Dr. Alexander Nguyen, der in der Vergangenheit nach Brüssel abgeordnet war und dort der Art. 29 Unterarbeitsgruppe angehörte, welche das Gesetzgebungsverfahren zur Datenschutzgrundverordnung begleitet, referierte anschließend – nun wieder als Mitarbeiter des Berliner Beauftragter für Datenschutz und Informationsfreiheit – zum aktuellen Stand des Verfahrens der Datenschutzgrundverordnung. Nach Vorstellung einiger Einzelheiten des Standpunktes des EU-Parlamentes resümierte er, dass das EU-Parlament durch den am 21.10.2013 fast einstimmig angenommenen Vorschlag des LIBE-Ausschusses jetzt „trilogfähig“ sei. Zum Beginn dieser als Trilog bezeichneten informellen Abstimmungen zwischen Kommission, Parlament und Rat fehle nun nur noch eine einheitliche Position des Rates. Im Einzelnen vorgestellt wurden abschließend die Hauptstreitpunkte, die in den bisherigen Beratungen des Rates zutage getreten waren. Hervorgehoben werden sollen hier insbesondere die Streitigkeiten über die unterschiedlichen Modelle bezüglich der Kompetenzen der Datenschutzaufsichtsbehörden. Dieser Punkt ist sehr neuralgisch im Hinblick auf die flächendeckend gleichmäßige Durchsetzung der – aufgrund der Form „Verordnung“ i.S.v. Art. 288 Abs. 2 AEUV – flächendeckend geltenden Regeln. Zur Diskussion stehen Modelle, die effektive Zwangsmittel zur Durchsetzung der Grundverordnung ausschließlich den jeweiligen Behörden eines einzelnen Mitgliedsstaates zusprechen wollen, so dass durch diese Hintertür wieder eine datenschutzrechtliche Zersplitterung droht, weil die gemeinsamen Regeln sodann unterschiedlich vollzogen werden könnten. Dies scheint den Vorbehalten der Mitgliedstaaten geschuldet, die zu weitgehende Eingriffe in ihre Souveränität befürchten.

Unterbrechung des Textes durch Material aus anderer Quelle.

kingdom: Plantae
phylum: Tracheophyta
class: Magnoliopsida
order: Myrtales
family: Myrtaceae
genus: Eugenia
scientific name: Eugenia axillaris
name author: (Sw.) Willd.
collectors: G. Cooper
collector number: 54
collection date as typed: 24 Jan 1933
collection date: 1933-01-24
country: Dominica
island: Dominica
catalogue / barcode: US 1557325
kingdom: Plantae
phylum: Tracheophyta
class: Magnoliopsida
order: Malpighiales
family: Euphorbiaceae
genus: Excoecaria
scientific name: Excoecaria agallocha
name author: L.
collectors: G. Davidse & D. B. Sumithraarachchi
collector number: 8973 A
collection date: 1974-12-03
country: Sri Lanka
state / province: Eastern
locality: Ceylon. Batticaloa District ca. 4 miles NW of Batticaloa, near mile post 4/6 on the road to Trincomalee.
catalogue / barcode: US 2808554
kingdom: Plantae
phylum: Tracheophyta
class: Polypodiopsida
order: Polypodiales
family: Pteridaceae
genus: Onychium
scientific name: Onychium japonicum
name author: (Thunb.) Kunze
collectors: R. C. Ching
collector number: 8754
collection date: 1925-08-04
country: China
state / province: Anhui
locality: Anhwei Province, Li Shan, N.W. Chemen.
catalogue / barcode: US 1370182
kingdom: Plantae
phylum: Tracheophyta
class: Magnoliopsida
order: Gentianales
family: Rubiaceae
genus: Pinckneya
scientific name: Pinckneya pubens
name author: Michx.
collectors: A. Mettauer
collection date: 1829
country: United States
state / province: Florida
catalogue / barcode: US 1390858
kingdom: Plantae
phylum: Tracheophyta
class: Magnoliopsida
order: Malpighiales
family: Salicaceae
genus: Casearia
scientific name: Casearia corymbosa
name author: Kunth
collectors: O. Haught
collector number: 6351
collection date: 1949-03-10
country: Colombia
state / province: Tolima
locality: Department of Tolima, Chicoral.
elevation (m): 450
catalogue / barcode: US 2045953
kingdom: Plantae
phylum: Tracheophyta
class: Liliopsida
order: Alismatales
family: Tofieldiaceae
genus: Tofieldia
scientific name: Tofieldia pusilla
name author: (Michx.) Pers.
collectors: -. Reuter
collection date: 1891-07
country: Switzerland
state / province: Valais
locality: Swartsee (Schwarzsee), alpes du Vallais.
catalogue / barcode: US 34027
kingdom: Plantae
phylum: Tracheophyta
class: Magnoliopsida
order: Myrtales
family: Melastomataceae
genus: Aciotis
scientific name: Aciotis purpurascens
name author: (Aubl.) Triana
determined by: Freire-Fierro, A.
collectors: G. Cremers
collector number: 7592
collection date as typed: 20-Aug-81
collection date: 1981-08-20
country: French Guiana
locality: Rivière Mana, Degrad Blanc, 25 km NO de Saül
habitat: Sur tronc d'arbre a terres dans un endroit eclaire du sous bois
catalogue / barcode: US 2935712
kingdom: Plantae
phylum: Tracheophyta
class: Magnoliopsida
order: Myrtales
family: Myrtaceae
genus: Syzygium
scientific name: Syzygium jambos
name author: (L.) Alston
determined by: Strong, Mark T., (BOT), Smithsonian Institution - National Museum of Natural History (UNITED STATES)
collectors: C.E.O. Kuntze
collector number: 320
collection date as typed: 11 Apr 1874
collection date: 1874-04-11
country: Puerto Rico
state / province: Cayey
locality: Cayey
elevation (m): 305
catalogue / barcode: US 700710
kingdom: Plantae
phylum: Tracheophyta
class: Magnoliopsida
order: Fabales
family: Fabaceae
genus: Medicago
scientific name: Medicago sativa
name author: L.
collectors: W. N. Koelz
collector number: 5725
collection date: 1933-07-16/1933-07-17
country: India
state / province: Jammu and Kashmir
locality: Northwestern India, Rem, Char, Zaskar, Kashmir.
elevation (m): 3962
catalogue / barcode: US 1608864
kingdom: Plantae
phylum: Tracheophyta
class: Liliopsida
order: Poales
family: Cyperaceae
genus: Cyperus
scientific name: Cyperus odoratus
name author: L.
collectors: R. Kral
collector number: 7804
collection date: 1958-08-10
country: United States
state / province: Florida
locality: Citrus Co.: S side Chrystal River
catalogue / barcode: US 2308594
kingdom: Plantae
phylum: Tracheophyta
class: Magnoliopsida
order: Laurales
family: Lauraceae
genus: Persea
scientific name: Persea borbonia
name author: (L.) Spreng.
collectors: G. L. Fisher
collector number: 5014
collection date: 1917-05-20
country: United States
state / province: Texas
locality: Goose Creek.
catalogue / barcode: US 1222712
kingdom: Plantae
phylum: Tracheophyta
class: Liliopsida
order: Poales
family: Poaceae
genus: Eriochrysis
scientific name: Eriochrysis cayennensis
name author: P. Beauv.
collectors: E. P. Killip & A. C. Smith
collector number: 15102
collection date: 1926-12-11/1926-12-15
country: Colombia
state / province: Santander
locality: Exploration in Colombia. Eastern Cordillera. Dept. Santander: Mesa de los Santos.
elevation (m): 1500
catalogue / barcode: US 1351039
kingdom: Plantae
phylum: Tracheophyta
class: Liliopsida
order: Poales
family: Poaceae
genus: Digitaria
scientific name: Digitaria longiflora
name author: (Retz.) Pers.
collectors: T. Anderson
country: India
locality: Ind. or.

Im Übrigen führten Frau Rechtsanwältin Yvette Reif, LL.M., zur „Aktuellen Rechtsprechung zum einwilligungsbasierten Marketing“, Herr Dr. Gerrit Forst zum „Whistleblowing und Datenschutz“ und der Notwendigkeit spezieller Regelungen, Herr Dr. Oliver Bungartz zu „Internen Kontrollsystemen im Personalwesen“ und abschließend Herr Prof. Dr. Gregor Thüsing, LL.M., zu „Mitarbeiterbefragungen im Rahmen der Durchführung des Beschäftigungsverhältnisses“ vor dem besonderen Hintergrund der aus sozialen Netzwerken zu generierenden Big Data Analysemöglichkeiten aus.